Si la valeur en dollars des exportations vers l’Arabie saoudite a diminué ces dernières années, le royaume a été l’un des principaux importateurs de produits libanais – notamment de savon, de livres imprimés et de certaines conserves alimentaires. Raison pour laquelle les responsables du gouvernement libanais ont tout tenté pour désamorcer la crise, affirmant que les commentaires du ministre de l’Information, George Kordahi, faits avant qu’il ne prenne ses fonctions, ne représentaient pas leur point de vue.

Pénuries de carburant

Dans le même temps, le Koweït, le Bahreïn et les Émirats arabes unis ont également rappelé leurs ambassadeurs et, comme les Saoudiens, ont demandé aux diplomates libanais de quitter le pays, inaugurant ainsi l’une des périodes les plus froides des relations diplomatiques entre ces pays du Golfe et le Liban – quand bien même les relations s’étaient dégradées depuis un certain temps. En 2013, des centaines de chiites libanais travaillant dans le Golfe avaient été expulsés, car soupçonnés de soutenir le Hezbollah, qui venait d’entrer en guerre en Syrie aux côtés de Bachar al-Assad (et de l’Iran).

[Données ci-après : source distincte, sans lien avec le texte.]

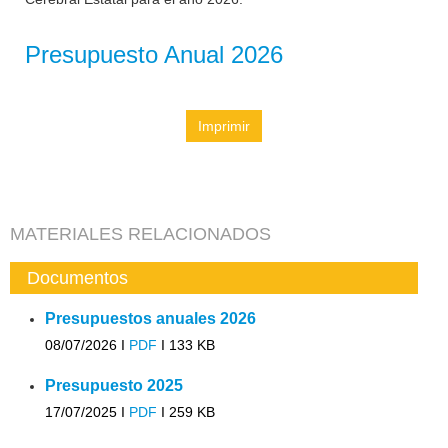
Presupuesto Anual 2026
Imprimir
MATERIALES RELACIONADOS
Documentos
Presupuestos anuales 2026
08/07/2026 I
PDF
I
133 KB
Presupuesto 2025
17/07/2025 I
PDF
I
259 KB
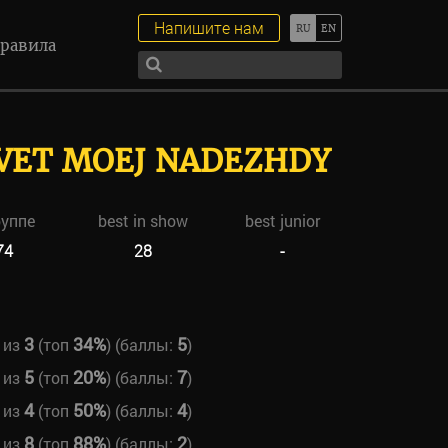
Напишите нам
равила
VET MOEJ NADEZHDY
руппе
best in show
best junior
74
28
-
3
34%
5
из
(топ
) (баллы:
)
5
20%
7
из
(топ
) (баллы:
)
4
50%
4
из
(топ
) (баллы:
)
8
88%
2
из
(топ
) (баллы:
)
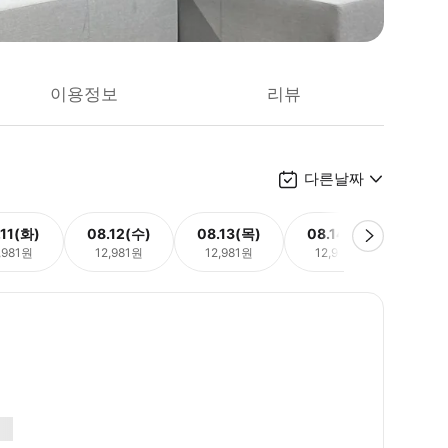
이용정보
리뷰
다른날짜
.11(화)
08.12(수)
08.13(목)
08.14(금)
08.
,981원
12,981원
12,981원
12,981원
12,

Et, signe qui ne trompe pas, alors que la crise financière du Liban commençait à se répandre en 2019, l’Arabie saoudite, qui avait pourtant soutenu Beyrouth à hauteur de 6 milliards de dollars entre 2004 et 2015 – en investissements et en soutien diplomatique -, était aux abonnés absents, préférant détourner le regard d’un pays allié en plein marasme économique et politique – le Liban peinait, à l’époque, comme aujourd’hui, à trouver une stabilité gouvernementale.

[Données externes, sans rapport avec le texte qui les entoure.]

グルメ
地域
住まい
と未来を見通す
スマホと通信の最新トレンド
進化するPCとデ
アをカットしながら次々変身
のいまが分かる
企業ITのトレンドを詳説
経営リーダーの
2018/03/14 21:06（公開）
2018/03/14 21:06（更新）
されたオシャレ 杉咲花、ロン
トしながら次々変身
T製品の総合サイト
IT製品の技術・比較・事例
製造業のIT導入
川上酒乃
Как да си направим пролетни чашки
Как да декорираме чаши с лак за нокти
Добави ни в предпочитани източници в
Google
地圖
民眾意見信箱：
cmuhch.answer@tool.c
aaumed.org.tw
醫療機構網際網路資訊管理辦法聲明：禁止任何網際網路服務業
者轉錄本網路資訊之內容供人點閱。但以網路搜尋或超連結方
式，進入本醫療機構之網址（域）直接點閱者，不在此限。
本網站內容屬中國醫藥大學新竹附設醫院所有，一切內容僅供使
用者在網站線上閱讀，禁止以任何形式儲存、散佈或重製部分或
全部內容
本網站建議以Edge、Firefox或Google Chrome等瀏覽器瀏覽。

Au début de cette année, l’Arabie saoudite a intensifié la pression, en empêchant par exemple les produits libanais d’atteindre ou de transiter par le royaume, après avoir accusé le Hezbollah d’utiliser les cargaisons pour faire passer de la drogue. Un coup dur pour les agriculteurs, qui dépendent principalement du Golfe pour commercialiser leurs produits. Mais un coup dur, selon Riyad, aux accents de « punition collective », en réponse au soutien de Beyrouth au mouvement chiite libanais.

Désormais, selon AP, « les mesures saoudiennes menacent de démanteler tout ce qui reste d’une base manufacturière au Liban ». La crise bancaire a déjà contraint de nombreuses entreprises à réduire leurs effectifs, et les pénuries de carburant ont fait du Liban l’un des pays les plus chers en termes de production d’électricité. Georges Nasraoui, directeur par intérim de l’Association des industriels libanais, a déclaré qu’au moins 15 usines parmi les 900 membres du groupe ont transféré leurs activités dans les pays voisins au cours des derniers mois. D’autres envisagent de le faire, ce qui mettrait davantage d’emplois en danger.